Frau Direktorin Glockner, was verändert sich konkret im Unterricht, seit "Spürnasen Primary" an Ihrer Schule eingesetzt wird - und wie reagieren die Kinder darauf?

Maria Glockner: Kinder arbeiten in Gruppen und tauschen ihre Erfahrungen und Ergebnisse aus. Gemeinsames Erarbeiten von Lösungsstrategien stehen im Mittelpunkt. Kinder lernen daher nicht "fehlervermeidend", sondern probieren mutig Verschiedenes aus. Funktioniert etwas nicht, überlegen sich die Kinder andere Wege und probieren diese aus. Sie wollen von sich aus mehr erfahren und dies ohne Druck. Der Unterricht geht weg vom angstbesetzten Fehlervermeiden und fördert konstruktives Ausprobieren und Handeln. Zum Beispiel Mathematik - finden und Entdecken von verschiedenen Lösungswegen und diese zu verbalisieren, logische Abfolgen erkennen. Kinder lernen Inhalte nicht auswendig, sondern verstehen durch eigenes Handeln. Aktives Ausprobieren im Sachunterricht und das Herleiten von Erkenntnissen wird gefördert.

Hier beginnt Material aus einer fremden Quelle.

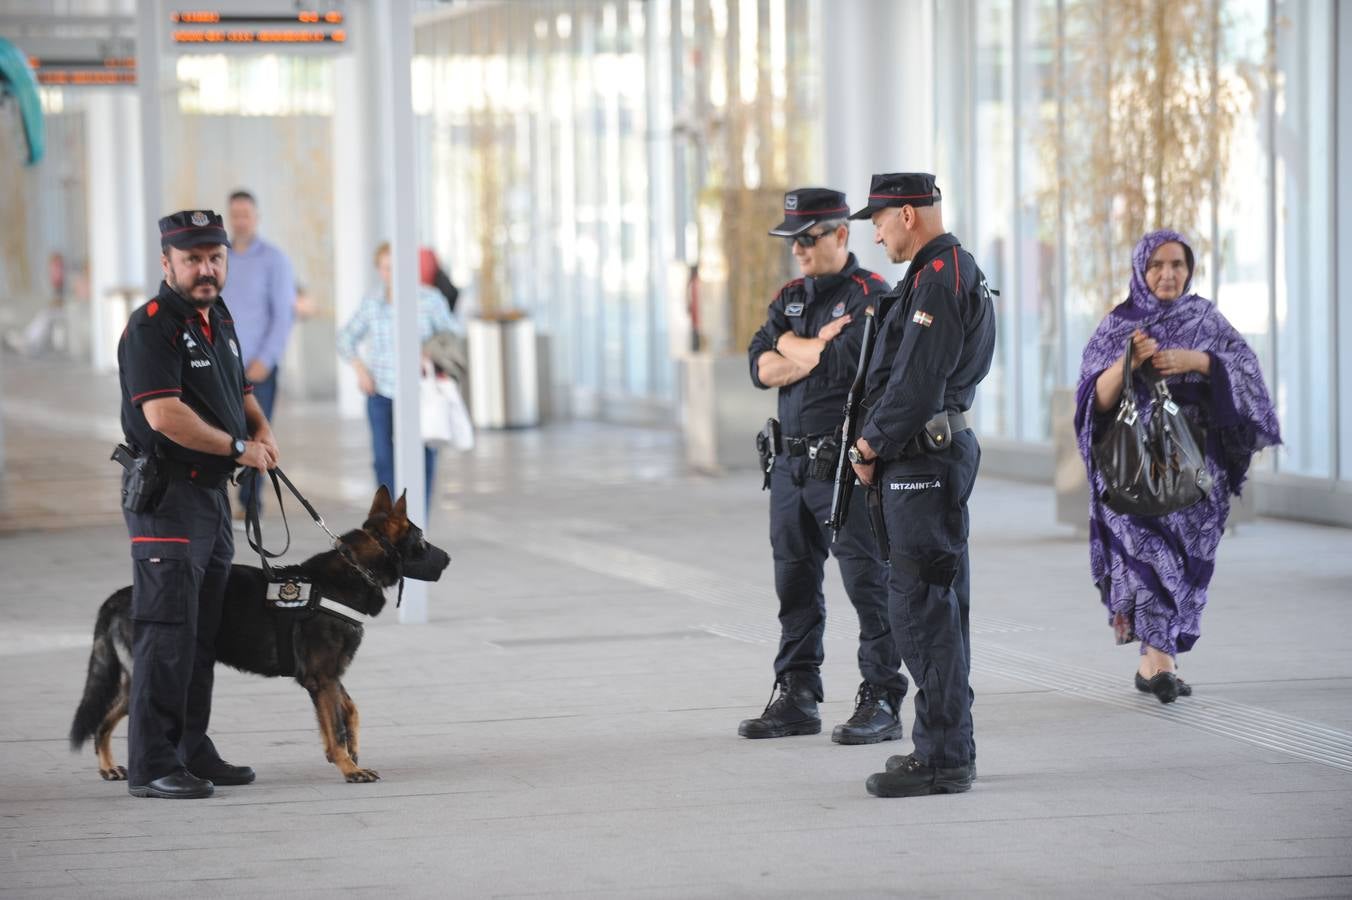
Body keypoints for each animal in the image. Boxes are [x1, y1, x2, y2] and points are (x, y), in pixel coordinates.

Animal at [69, 483, 448, 778]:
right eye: (422, 541)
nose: (448, 560)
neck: (355, 569)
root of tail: (120, 596)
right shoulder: (321, 678)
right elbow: (336, 726)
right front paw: (349, 768)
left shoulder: (328, 676)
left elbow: (349, 711)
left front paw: (349, 754)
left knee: (103, 721)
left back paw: (108, 766)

Können Sie bereits beobachten, dass Kinder durch die praktischen Experimente ein stärkeres Interesse an Technik, Digitalisierung oder Problemlösung entwickeln?

Viele Kinder haben ein großes technisches Interesse. Dieses Interesse können wir nun durch den Einsatz der vielfältigen Forschergegenstände fördern. Selbstgesteuertes Lernen ist nachhaltiger als das Lernen als Pflicht. Wissen entwickelt sich durch eigenständiges Tun. Viele Kinder, die von zu Hause in ihrer Lernentwicklung nicht gefördert werden, haben jetzt die Möglichkeit, sich mit technischen Gegenständen zu befassen.

-Welche Kompetenzen entwickeln die Schüler:innen durch dieses Projekt, die später auch im Berufsleben - etwa in technischen Berufen - wichtig sind?

Durch das Projekt entwickeln Kinder zentrale Kompetenzen, die auch im späteren Berufsleben von Bedeutung sind. Kinder überlegen, konstruieren und bauen gemeinsam. Das Gemeinschaftsgefühl wird verstärkt und soziales Lernen gefördert. Miteinander können wir an Lösungen arbeiten, wir hören einander zu, üben Kritik und lernen diese anzunehmen. Gleichzeitig wird die Autonomie gefördert, da Kinder eigene Lösungswege entwickeln und Entscheidungen treffen. Gespräche über Lösungsstrategien verbessern die Kommunikationsfähigkeit und fördern die Sprachentwicklung. Das Erlernen von technischen Begriffen schafft Verständnis und erleichtert langfristig den Zugang zu technischen Berufen.

Welche Bedeutung hat es aus Ihrer Sicht, Kinder schon in der Volksschule mit wirtschaftsnahen und technischen Themen in Berührung zu bringen?

Die Technik ist ein Teil der Lebenswelt der Kinder. Kinder wachsen mit Smartphone und Haushaltsgeräten in einer technisch geprägten Umwelt auf. Bildungsprozesse knüpfen im Idealfall an die Lebenswelt der Kinder an. Somit sind Technik und wirtschaftsnahe Themen im Grundschulalter ein wichtiger Beitrag für die Erreichung von Grundkompetenzen.

Was würden Sie sich wünschen, damit noch mehr Schulen und Kinder von solchen praxisnahen Bildungsprojekten profitieren können?

Bereitstellung der Gelder für dieses Bildungsprojekt für interessierte Schulen. Wir sind dankbar, Teil des Pilotprojektes "Spürnasen Primary" zu sein.